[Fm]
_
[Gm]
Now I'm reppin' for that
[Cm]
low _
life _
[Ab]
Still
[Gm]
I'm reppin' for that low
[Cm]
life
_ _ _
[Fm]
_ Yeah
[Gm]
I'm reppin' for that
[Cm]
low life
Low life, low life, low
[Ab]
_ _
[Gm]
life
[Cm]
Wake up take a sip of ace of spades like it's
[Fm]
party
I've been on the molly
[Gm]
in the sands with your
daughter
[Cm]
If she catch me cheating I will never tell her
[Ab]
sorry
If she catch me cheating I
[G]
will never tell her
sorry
·····
Assignment
Swap each "sorry" in the data for "a thing" and write all the lines out again, changing nothing else.

Answer below
[Fm]
_
[Gm]
Now I'm reppin' for that
[Cm]
low _
life _
[Ab]
Still
[Gm]
I'm reppin' for that low
[Cm]
life
_ _ _
[Fm]
_ Yeah
[Gm]
I'm reppin' for that
[Cm]
low life
Low life, low life, low
[Ab]
_ _
[Gm]
life
[Cm]
Wake up take a sip of ace of spades like it's
[Fm]
party
I've been on the molly
[Gm]
in the sands with your
daughter
[Cm]
If she catch me cheating I will never tell her
[Ab]
a thing
If she catch me cheating I
[G]
will never tell her
a thing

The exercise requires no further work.